Second, Delanoë may choose to forgo any explicit overture to MoDem, since he is in a strong enough position to win without making any such concession. He might even enhance his position in the party leadership contest by availing himself of this strength and avoiding unnecessary and ambiguous compromise. Only in the 5th Arr., where Lynne Cohen-Solal's PS list is 3 points behind Jean Tiberi's UMP, does an alliance with MoDem seem indispensable.

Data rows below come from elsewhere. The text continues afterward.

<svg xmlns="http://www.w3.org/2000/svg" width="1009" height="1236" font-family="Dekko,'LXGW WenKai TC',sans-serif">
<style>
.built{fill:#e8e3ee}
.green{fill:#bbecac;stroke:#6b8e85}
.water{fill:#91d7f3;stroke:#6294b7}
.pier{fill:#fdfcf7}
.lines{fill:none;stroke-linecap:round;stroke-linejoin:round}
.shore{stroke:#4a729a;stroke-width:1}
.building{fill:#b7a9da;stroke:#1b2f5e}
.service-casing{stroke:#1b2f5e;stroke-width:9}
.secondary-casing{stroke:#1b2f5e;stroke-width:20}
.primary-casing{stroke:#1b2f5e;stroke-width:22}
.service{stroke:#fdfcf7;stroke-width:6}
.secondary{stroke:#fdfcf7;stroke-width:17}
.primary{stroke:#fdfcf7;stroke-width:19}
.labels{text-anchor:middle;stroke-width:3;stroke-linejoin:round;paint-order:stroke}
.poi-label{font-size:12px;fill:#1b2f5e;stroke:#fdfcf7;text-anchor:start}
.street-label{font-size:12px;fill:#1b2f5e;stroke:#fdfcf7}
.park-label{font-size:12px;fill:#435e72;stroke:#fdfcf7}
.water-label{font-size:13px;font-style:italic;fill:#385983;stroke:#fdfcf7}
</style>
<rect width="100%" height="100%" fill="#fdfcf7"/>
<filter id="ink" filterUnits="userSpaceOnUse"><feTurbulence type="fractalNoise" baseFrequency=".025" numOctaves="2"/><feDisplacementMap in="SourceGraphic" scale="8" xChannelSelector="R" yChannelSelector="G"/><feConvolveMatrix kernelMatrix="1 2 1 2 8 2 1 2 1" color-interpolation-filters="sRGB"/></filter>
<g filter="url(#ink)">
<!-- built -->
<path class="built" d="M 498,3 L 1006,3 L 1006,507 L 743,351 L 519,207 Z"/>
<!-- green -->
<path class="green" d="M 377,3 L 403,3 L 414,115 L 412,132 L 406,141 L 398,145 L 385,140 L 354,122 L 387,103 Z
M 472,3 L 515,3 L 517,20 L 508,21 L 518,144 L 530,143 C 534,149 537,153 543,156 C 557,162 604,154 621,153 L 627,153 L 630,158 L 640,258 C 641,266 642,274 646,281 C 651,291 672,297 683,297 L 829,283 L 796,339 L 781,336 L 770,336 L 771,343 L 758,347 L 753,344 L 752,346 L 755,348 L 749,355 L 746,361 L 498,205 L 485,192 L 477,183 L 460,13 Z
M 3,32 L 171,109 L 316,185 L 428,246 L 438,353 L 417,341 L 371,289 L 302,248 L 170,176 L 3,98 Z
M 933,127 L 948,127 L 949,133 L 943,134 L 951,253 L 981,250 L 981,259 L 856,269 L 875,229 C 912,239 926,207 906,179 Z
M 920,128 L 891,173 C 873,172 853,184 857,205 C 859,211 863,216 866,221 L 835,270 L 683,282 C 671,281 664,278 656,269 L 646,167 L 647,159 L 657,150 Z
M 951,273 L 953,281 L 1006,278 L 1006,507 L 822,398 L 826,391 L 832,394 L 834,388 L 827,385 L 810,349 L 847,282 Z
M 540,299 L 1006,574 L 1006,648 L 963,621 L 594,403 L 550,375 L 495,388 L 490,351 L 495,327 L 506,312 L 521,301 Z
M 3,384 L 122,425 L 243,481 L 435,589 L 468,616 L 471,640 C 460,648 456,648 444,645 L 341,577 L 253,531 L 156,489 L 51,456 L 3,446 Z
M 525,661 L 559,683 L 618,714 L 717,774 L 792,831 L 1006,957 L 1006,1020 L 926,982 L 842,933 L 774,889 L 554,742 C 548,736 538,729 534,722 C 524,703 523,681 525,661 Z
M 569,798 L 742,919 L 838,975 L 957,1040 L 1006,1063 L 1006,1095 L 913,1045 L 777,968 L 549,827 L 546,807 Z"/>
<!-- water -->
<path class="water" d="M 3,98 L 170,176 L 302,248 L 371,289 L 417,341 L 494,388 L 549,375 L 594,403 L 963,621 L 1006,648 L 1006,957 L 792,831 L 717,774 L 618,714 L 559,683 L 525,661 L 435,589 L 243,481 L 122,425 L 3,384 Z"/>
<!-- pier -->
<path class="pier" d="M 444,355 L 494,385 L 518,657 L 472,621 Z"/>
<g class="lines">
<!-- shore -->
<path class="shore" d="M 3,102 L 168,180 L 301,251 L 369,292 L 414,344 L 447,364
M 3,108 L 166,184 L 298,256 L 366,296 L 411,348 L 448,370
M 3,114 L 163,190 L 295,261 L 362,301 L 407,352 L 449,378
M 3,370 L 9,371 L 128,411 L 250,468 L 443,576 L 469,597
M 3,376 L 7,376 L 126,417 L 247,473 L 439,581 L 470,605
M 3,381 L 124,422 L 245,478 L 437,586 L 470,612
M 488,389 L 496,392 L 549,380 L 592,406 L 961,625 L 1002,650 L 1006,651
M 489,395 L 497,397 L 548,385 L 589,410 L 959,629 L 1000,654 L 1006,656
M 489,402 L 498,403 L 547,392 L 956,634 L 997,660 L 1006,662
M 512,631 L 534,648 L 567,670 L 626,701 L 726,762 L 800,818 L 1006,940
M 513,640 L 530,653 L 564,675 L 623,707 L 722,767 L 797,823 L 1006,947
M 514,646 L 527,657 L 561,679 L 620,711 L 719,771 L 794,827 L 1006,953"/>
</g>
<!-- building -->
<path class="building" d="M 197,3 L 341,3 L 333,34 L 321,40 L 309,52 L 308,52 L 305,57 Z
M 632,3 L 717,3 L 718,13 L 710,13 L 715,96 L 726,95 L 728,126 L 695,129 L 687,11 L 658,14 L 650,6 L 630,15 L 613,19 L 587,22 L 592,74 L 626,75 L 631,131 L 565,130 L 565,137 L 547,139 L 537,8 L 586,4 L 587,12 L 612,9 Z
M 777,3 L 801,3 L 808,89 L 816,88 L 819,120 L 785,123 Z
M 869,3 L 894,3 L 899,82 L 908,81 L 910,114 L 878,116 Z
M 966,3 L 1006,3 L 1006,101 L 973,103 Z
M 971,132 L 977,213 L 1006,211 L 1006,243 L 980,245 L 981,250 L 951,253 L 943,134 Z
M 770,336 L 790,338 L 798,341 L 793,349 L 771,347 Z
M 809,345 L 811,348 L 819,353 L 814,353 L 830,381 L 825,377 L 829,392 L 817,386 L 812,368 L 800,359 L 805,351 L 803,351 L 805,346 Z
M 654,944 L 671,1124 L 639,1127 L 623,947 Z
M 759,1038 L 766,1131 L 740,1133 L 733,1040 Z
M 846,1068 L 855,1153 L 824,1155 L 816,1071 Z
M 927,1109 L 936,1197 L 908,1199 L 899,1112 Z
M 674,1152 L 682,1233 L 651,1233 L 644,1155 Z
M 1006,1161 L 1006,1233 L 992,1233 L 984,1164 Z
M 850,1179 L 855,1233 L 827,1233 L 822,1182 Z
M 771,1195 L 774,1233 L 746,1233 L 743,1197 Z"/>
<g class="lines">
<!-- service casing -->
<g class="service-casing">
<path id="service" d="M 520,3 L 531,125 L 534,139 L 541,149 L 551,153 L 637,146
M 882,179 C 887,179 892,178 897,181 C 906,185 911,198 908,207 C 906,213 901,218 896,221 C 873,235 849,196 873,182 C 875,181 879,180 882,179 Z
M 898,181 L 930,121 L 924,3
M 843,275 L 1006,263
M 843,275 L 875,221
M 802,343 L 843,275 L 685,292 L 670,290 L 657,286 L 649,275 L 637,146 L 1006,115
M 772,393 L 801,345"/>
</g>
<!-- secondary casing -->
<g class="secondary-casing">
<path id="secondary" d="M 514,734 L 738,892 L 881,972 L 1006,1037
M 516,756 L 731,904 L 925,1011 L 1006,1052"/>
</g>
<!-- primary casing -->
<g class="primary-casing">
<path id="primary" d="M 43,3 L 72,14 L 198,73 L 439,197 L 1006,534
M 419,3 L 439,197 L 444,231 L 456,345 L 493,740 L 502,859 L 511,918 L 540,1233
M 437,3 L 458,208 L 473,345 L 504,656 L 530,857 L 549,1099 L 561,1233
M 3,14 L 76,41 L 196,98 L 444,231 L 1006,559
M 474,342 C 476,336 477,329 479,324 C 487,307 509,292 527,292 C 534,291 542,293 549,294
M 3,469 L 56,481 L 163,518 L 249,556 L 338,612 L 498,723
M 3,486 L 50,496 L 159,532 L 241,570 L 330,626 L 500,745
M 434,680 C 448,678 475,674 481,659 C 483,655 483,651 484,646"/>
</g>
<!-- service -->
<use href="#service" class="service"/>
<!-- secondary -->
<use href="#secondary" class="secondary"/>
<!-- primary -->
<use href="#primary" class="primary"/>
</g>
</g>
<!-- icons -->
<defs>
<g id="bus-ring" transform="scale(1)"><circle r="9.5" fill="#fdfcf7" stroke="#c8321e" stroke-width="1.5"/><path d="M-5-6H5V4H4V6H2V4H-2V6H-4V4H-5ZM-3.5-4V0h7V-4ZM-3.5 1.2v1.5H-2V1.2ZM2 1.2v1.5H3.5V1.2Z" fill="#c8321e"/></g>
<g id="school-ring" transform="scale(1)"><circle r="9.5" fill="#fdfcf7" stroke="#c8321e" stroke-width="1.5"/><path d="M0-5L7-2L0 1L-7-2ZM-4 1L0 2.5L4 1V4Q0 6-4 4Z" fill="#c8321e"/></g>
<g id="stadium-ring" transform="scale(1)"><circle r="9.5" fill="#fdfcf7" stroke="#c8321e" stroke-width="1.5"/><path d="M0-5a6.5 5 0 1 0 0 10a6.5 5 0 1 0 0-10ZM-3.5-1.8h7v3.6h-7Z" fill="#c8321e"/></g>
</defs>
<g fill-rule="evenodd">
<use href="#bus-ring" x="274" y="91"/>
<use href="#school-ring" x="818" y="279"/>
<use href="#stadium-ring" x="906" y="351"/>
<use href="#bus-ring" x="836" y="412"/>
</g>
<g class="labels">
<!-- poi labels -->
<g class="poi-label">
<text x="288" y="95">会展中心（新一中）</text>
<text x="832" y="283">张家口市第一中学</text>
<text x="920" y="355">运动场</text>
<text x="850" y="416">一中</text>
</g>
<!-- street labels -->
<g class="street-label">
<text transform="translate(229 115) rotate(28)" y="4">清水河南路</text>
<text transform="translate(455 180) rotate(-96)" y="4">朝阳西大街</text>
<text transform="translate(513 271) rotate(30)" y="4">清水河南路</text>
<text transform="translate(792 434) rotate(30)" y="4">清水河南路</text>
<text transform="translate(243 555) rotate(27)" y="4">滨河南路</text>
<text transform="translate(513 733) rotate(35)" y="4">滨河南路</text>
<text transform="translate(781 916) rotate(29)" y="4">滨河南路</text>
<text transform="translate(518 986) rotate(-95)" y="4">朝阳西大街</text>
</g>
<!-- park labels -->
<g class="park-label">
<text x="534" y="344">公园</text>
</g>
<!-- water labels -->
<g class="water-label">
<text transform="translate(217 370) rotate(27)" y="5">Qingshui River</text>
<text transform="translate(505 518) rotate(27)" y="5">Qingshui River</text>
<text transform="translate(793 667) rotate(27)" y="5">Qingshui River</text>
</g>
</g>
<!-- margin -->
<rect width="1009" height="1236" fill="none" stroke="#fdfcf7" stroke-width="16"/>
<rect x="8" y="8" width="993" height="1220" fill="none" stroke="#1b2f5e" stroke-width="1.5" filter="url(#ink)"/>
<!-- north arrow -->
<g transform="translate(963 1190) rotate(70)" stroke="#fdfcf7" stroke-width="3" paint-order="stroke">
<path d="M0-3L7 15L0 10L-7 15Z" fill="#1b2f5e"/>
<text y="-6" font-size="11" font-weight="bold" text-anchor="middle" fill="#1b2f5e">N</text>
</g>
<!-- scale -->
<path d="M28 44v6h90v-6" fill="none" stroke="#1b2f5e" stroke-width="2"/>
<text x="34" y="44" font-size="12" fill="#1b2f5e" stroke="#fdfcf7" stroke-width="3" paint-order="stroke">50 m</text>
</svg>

Third, I agree with Ben that Royal's weakness remains her lack of clarity about what principles underlie her readiness to make tactical compromises. That's why I included Nouveau Centre in my remarks. To ally with MoDem is to indicate an opening to the center that is purely anti-Sarkozyste. It would be a quite different thing if a candidate for the PS leadership were to say, We are prepared to welcome centrists who agree with us on such-and-such definition of "the social market economy," or some such formula, regardless of where they stand on Sarkozy, and regardless of their position vis-à-vis potential coalition members who stand to the left of the PS. That would signal a genuine shift. If the municipal elections signify anything for the future of politics at the national level (and I don't think they signify much), it is that rejection of Sarkozy as a personality is not a winning strategy for the Left. With Sarkozy arguably at the nadir of his popularity, still the Left scored only 47 percent nationally.